Learn about local culture aboard a traditional Maori war canoe
'Tohiki!' the chief bellows, like a warrior calling from a different age. 'Hiiii!' the crew respond in unison, 40 paddles drawing against the water in time with the chant. As the double-hulled waka (canoe) surges forth, Hone Mihaka turns to me with a satisfied smile. 'We are the waka, and the waka is us.'

Hone is a proud member of the Ngapuhi, New Zealand's largest tribe and the one to which most Bay of Islands Maori belong. His company Taiamai Tours offers waka voyages on the Waitangi River, allowing visitors to explore the area while learning about his people's relationship with the land. 'It's about sharing who we are, involving people in our living culture - not turning it into a product,' says Hone. He is scornful of the Maori 'cultural shows' put on by local hotels. 'With us, what you are paying for is a three-hour trip in a canoe with a couple of storytellers. But our customs and traditions, they are not for sale; these are our gift to you.'

The journey begins in the Waitangi River's tidal estuaries, with a lesson in waka paddling skills and chants. As we make our way upstream and the bush land along the riverbanks grows greener and denser, our strokes pull deeper; our rhythmic calls become more emphatic. Hone stands at the waka's ornately carved prow, thumping his paddle in time, but occasionally breaks rank to point out a bird or plant, a good fishing spot, or the family marae (meeting house), a low wood-plank building with a grass-covered roof.

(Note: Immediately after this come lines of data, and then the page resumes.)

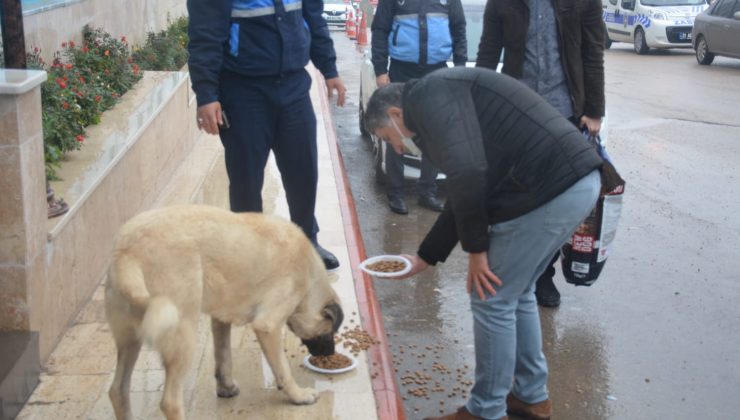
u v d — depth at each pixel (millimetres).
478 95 3828
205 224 3740
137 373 4465
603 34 5605
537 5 5566
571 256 5766
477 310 4051
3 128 4016
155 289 3541
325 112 12078
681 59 21188
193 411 4148
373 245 7465
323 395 4367
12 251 4145
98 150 6199
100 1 9430
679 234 7828
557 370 5230
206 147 9883
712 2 20203
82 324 4930
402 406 4477
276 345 4090
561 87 5641
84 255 5168
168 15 13516
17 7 5070
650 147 11359
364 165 10383
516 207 3822
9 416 3871
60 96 6410
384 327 5801
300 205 5805
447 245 4254
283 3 5266
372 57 8086
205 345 4871
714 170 10188
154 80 9180
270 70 5301
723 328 5867
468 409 4199
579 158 3779
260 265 3912
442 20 7910
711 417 4707
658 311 6137
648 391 4992
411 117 3842
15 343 4148
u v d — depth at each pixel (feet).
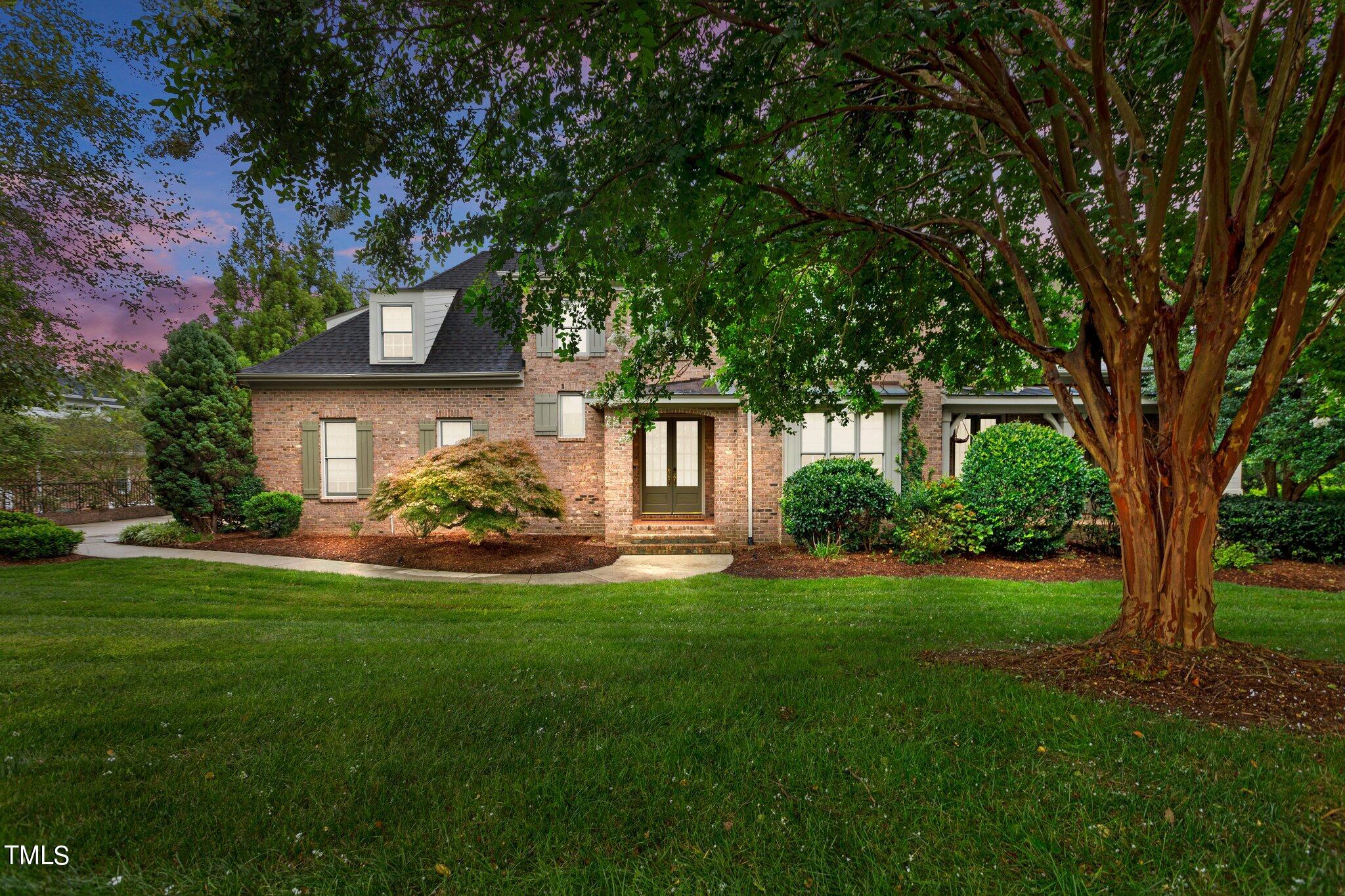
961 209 18.83
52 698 12.40
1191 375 12.82
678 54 12.00
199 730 10.73
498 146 13.08
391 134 12.35
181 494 40.91
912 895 6.36
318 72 11.19
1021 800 8.11
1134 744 9.48
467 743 10.26
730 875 6.73
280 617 22.36
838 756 9.46
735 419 39.34
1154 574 13.70
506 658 15.47
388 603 24.63
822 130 16.65
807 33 10.61
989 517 32.63
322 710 11.65
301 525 44.01
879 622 20.16
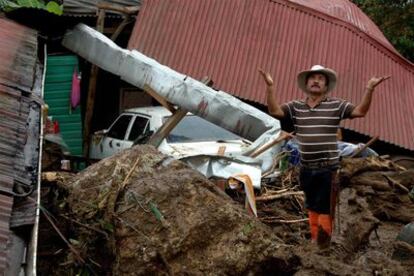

Today I am the only tourist aboard the waka - the rest of the crew are all members of Hone's whanau, or extended family. Cousins, aunts, brothers, grandsons - from a seven-year-old boy to a woman in her 70s - all have come to take their place in the canoe for Waitangi Day. A public holiday, 6 February commemorates the signing of the Treaty of Waitangi, New Zealand's founding document, in 1840. Each year, just after sunrise, it is marked by the ceremonial procession of a waka fleet, and tribes from all over New Zealand come to take part. 'For my ancestors, Waitangi Day was about bringing together different tribes, nations, peoples,' says Hone. 'And for me it is the same thing - a coming together.'

There are few 'pure' Maori left in New Zealand, most share heritage with the Pakeha (British, Irish and other white European settlers) who colonised their land. Hone wears a red tartan blanket wrapped around his waist, but when I enquire about its significance he shrugs and laughs. 'This is the first thing that came to hand when I got dressed this morning. You want to talk about my clothing? This is my clothing,' he says, placing a clenched fist on his bare chest, at the heart of an elaborate tattoo: his 'moko'.